Document Type


Publication Date

Spring 2021


Urban Ecology -- Food carts


We partnered with Friends of Green Loop (FOGL) and City of Portland’s Bureau of Planning and Sustainability (BPS) to conduct a study on the status of the food cart industry in Portland. This was intended to focus on factors contributing to economic resilience in the face of the COVID-19 pandemic and other changes to the city’s landscape, as well as barriers to accessibility within the industry for individual vendors. Friends of Green Loop intended this study to be an update to the 2008 MURP workshop Food Cartology, which explored the then recent emergence of the food cart industry in Portland and served as a key business model for recovering from the concurrent recession.
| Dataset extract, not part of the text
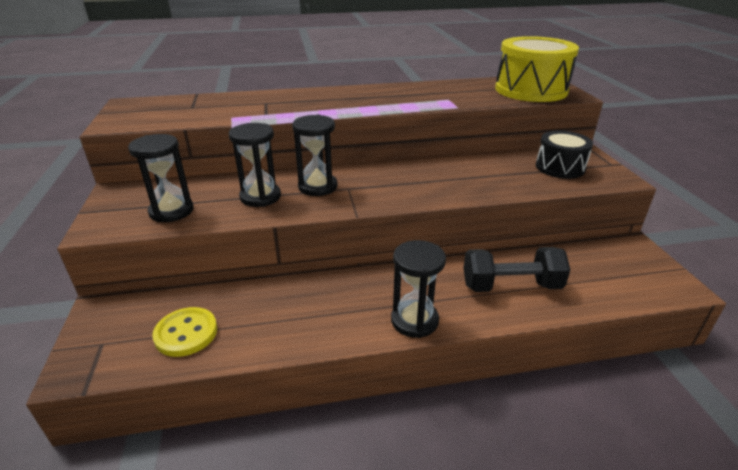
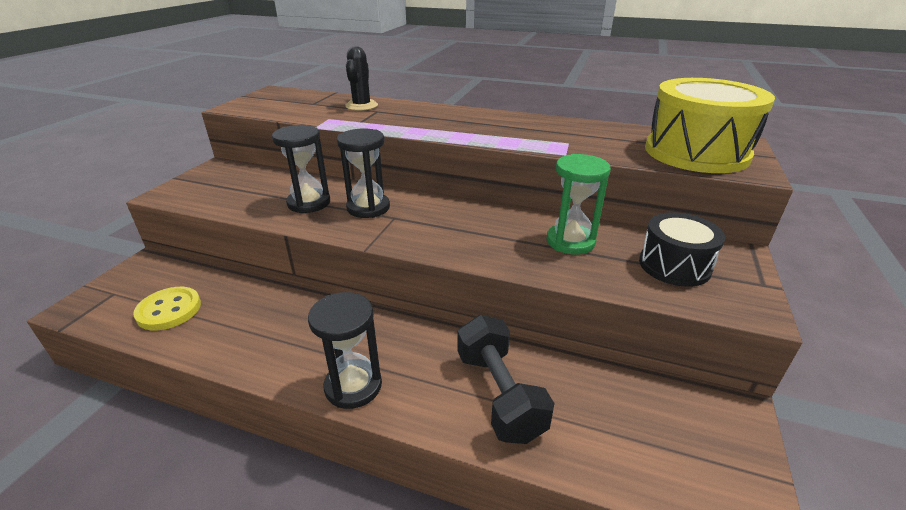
camera: 30 degrees right, 0 degrees up
black hourglass [128,134,194,222] -> none
black dumbbell [463,247,570,292] -> black dumbbell turned 45 degrees clockwise [457,315,554,444]
none -> black cactus [345,46,378,111]
none -> green hourglass [547,154,611,255]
ECP conducted an existing conditions analysis, policy review, case studies, and an expansive community engagement process to explore food carts as they exist in Portland today, with the intention of understanding barriers for historically marginalized groups, as well as exploring the potential for adding food carts into the public right-of-way. ECP conducted interviews with community organizations, food cart vendors, and public agency officials to gather input from a wealth of different sources. The results of these interviews indicated that while food carts are celebrated within the city for their placemaking qualities and displays of cultural diversity, vendors often do not have the personal, public, or community resources to easily start their businesses, be successful and respond to threats of displacement. This report addresses this disparity by examining the existing policies and regulations surrounding food carts and identifying strategies that City agencies could adopt to better support this industry. Key recommendations outline details pertaining to the need for better cross-bureau collaboration and plans to mitigate displacement impacts.